İzmir Atlı Gazi Heykeli
Taksim Cumhuriyet Anıtı 1928’de bugünkü yerinde yükselmiştir. Yansıttığı anlam ayrı bir yazı konusu olur.
Taksim Cumhuriyet Anıtı
Açılan uluslararası yarışmayı kazanan İtalyan Pietro Canonica tarafından yontulmuştur. Çağının önemli heykeltıraşlarından birisidir.
Her ne kadar heykeli Roma’da yontmuş olsa da Türkiye’de de hatırı sayılır zaman geçirmiştir.
O günün koşullarında Cumhuriyetin heykeltıraşı yoktu özetle.
Bu yoklukta yabancı heykeltıraşların yapıtları süsledi Cumhuriyetin meydanlarını.
Buna eklenen bir uygulama bu konudaki dışa bağımlılığa son vermeyi de amaçlamış olmalıdır.
Canonica’nın kazandığı uluslararası yarışmanın yanı sıra bir de sınav yapıldı. Şimdiki Mimar Sinan Üniversitesi’nde yapılan sınavdan başarıyla çıkacak olan kişi giderleri devletçe karşılanmak üzere Roma’ya gönderilecek ve Canonica’ya eşlik etmesi, ondan öğrenmesi, bilgisini, görgüsünü artırması sağlanacaktı. Böylelikle Atanın ölümsüzleştirmesine Türk eli de değmiş olacaktı.
Toplumun yarısı olan kadını işin içine katmaya hazırlanan Cumhuriyet için paha biçilmez fırsat doğmuş oldu bu yarışmadan çıkan sonuçla. 21 yaşındaki genç Türk kızı Sabiha Ziya (Bengütaş) (1904-1992) Roma yolcusu olacaktı. Bir kadının bu denli öne çıkması o dönemde çoğu kimse için onaylanacak gibi değildi. Zamanın Milli Eğitim Bakanı Mustafa Necati “hak eden gider” sözleriyle tartışmaya nokta koyacaktı.
Sabiha Ziya (Bengütaş)
Canonica adını ülkemizde verdiği önemli yapıtlar nedeniyle duymuş olsak da bu yazıya konu olan ayrıntı pek bilinmez.

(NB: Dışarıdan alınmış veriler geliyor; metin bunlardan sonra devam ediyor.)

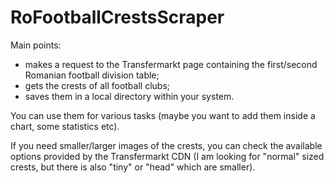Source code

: # RoFootballCrestsScraper

Main points:

- makes a request to the Transfermarkt page containing the first/second Romanian football division table;
- gets the crests of all football clubs;
- saves them in a local directory within your system.

You can use them for various tasks (maybe you want to add them inside a chart, some statistics etc).

If you need smaller/larger images of the crests, you can check the available options provided by the Transfermarkt CDN (I am looking for "normal" sized crests,
but there is also "tiny" or "head" which are smaller).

Sabiha Ziya’nın Roma’ya gönderildiği tarihte Türkiye’de kadın devrimi henüz yaşama geçirilmiş değildi. Ama, çok bellidir ki Cumhuriyeti kuranlar bu konuda kararlıdır. Bu olayı kadın devriminin işaret fişeği olarak algılamak hiç de abartılı olmaz.
Diğer yandan, Cumhuriyet kurulduğunda hemen tüm sanat dalları gibi heykeldeki birikimimiz de hiçe eşdeğerdir. Uzun yıllar boyunca ortama egemen olan tutuculuk bırakınız kadın heykeltıraş yetişmesini erkeklerin heykel yontmasına bile olanak vermemiştir. Kurucu kadro önderini eşsiz yapıtlarla yaşatmanın yanı sıra “nasıl yapılır” bilgisini edinme gereksinimini de göz ardı etmemiştir.
Bengütaş sonraki yıllarda katıldığı çeşitli yarışmalarda da birinciliği kimselere bırakmamıştır.
Atatürk ve İnönü heykelleri yontmuştur.
Çankaya köşkündeki Atatürk heykeli onun elinden çıkmadır. Ayrıca, Abdülhak Hamit’i, Ahmet Haşim’i, Bedia Muvahhit’i, Hasan Âli Yücel’i de ölümsüzleştiren yapıtları vardır.